Hi,
Rebased the patch on top of Richard Sandiford's patches, with his fixes
I can now allow for vectorization of epilogues after we match simdlen.
This will however not turn on epilogue vectorization in cases where we
specify a desired simdlen that is never matched. This would require
more work as before simdlen is matched we would need to analyze each
vector_size after creating a "first_loop_vinfo" twice: once as an
epilogue (for in the case we never match simdlen) and once as a main
loop (in case simdlen would match its VF). Maybe there is a different
way of doing it but I don't see it right now.
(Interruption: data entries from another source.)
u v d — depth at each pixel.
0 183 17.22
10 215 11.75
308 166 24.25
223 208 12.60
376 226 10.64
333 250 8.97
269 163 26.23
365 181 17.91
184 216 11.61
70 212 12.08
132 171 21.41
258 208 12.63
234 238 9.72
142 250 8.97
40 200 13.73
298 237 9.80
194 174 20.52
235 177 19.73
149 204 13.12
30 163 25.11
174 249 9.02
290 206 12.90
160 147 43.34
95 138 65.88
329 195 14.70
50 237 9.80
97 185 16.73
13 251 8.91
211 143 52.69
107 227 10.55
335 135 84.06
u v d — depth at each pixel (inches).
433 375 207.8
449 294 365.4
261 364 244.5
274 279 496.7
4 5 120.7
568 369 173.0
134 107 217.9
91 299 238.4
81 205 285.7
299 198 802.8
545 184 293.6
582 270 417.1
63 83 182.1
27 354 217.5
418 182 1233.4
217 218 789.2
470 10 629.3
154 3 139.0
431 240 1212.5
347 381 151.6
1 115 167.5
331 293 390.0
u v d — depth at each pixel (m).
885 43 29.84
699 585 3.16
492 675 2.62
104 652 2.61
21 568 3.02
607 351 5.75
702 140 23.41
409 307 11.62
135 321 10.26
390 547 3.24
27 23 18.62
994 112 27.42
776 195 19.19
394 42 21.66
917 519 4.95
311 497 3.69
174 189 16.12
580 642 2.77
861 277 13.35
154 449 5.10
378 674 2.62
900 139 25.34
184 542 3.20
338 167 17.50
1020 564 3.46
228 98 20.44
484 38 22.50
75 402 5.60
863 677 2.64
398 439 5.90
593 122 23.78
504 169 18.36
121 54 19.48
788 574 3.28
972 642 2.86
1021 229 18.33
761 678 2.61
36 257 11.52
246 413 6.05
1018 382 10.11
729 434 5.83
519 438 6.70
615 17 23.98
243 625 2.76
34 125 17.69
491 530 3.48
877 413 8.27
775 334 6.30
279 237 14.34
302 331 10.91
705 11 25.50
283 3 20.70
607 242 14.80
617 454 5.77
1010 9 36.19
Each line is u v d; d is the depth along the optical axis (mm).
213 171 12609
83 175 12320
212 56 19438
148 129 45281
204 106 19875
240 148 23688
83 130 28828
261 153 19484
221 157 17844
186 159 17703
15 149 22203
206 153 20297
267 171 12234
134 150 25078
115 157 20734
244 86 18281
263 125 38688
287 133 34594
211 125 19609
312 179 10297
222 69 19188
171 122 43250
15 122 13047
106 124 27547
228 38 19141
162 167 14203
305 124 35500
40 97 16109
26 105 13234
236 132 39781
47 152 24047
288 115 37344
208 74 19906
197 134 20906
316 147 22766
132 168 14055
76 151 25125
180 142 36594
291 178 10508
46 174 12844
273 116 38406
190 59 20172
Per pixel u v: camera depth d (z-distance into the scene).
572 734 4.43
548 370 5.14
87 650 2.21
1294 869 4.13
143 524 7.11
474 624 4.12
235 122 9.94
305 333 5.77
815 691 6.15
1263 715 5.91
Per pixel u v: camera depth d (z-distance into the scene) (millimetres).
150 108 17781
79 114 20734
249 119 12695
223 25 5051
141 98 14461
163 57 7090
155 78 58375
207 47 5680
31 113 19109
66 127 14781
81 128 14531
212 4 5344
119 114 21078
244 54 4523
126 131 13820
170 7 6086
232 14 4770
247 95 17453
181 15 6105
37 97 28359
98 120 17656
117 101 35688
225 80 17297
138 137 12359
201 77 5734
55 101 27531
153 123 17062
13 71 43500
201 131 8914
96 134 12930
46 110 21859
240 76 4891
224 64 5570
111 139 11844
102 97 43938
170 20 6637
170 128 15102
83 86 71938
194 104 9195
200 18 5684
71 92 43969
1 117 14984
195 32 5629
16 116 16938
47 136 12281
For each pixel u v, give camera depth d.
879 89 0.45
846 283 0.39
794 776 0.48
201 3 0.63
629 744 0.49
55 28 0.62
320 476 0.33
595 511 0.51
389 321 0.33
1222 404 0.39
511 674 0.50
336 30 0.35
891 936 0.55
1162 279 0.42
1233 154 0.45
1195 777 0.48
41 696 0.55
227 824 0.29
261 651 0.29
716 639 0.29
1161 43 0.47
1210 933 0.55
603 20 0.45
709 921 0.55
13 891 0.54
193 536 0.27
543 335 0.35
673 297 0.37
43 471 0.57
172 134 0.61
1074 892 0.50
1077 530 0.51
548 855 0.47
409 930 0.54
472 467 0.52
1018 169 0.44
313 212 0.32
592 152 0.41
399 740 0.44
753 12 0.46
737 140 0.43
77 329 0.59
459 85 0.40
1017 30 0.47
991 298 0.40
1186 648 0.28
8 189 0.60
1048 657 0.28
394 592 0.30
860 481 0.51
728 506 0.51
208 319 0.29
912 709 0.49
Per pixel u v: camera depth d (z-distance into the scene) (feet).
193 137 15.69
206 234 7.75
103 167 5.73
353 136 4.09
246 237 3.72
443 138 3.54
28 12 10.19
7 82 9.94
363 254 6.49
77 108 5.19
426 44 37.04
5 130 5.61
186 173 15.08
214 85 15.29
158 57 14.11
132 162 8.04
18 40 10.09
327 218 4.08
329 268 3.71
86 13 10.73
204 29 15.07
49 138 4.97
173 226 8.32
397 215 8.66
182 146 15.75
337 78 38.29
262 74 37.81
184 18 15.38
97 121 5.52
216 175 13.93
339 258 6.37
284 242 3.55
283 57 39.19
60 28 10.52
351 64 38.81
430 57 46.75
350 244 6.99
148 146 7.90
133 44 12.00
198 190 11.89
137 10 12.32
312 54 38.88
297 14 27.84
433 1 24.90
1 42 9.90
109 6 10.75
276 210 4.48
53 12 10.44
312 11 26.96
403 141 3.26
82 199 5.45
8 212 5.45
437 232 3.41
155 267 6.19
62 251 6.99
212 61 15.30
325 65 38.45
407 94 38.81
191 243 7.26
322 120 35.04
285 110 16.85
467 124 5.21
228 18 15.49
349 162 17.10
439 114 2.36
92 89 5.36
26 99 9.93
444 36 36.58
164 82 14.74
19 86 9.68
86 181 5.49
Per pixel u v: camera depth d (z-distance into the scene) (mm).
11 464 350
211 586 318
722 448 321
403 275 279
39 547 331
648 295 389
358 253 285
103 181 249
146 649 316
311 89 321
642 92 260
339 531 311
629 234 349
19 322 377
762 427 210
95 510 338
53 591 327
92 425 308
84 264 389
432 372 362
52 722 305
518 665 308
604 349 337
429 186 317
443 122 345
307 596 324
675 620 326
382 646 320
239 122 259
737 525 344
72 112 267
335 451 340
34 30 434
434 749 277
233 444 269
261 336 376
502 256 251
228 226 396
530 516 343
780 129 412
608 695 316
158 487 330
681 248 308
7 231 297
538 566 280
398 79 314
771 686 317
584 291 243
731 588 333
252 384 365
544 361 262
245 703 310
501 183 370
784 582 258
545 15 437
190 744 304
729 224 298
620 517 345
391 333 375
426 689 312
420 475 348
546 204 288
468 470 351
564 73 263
Bootstrapped and regression tested (also ran libgomp tests) for x86_64
and aarch64. Currently libgomp has 5 failures for aarch64, these are all
openacc tests. The first one I looked at is due to a reduction seemingly
performing too many iterations when defining '$acc parallel
vector_length(vl)' I am looking into it.
Is this OK for trunk?
Cheers,
Andre
gcc/ChangeLog:
2019-11-07 Andre Vieira <andre.simoesdiasvie...@arm.com>
* tree-vect-loop.c (vect_analyze_loop): Disable epilogue
vectorization for loops with SIMDUID set. Enable epilogue
vectorization for loops with SIMDLEN set after finding a main
loop with a VF that matches it.
On 05/11/2019 07:16, Jakub Jelinek wrote:
On Tue, Nov 05, 2019 at 08:07:53AM +0100, Richard Biener wrote:
I was using loop->simdlen to detect whether it was a SIMD loop and I don't
believe that was correct, as can be witnessed by the mass failures in libgomp.
My apologies for not running this, didn't think of it!
I found that these were failing because we do not handle vectorization of
epilogues correctly when SIMDUID is set. For now Jakub and I agreed to disable
epilogue vectorization for loops where SIMDUID is set until we have fixed
this. See further comments inline.
I bootstrapped it on aarch64 and x86_64, ran libgomp on both.
This OK for trunk?
OK. Can you remove the simdlen == 0 check as a followup?
Yeah, exactly, I wanted to ask what the point of the simdlen == 0 check is.
All a non-zero simdlen says is a user assertion that certain inter-loop
depencencies don't exist.
Jakub
diff --git a/gcc/tree-vect-loop.c b/gcc/tree-vect-loop.c
index dfa087ebb2cf01a5d21da0a921f8b6fc3d691ce9..22550ca2d6c56cce201ea422bfae5472a0d85f3a 100644
--- a/gcc/tree-vect-loop.c
+++ b/gcc/tree-vect-loop.c
@@ -2455,11 +2455,15 @@ vect_analyze_loop (class loop *loop, vec_info_shared *shared)
delete loop_vinfo;
/* Only vectorize epilogues if PARAM_VECT_EPILOGUES_NOMASK is
- enabled, this is not a simd loop and it is the innermost loop. */
- vect_epilogues = (!loop->simdlen
+ enabled, SIMDUID is not set, it is the innermost loop and we have
+ either already found the loop's SIMDLEN or there was no SIMDLEN to
+ begin with.
+ TODO: Enable epilogue vectorization for loops with SIMDUID set. */
+ vect_epilogues = (!simdlen
&& loop->inner == NULL
&& PARAM_VALUE (PARAM_VECT_EPILOGUES_NOMASK)
&& LOOP_VINFO_PEELING_FOR_NITER (first_loop_vinfo)
+ && !loop->simduid
/* For now only allow one epilogue loop. */
&& first_loop_vinfo->epilogue_vinfos.is_empty ());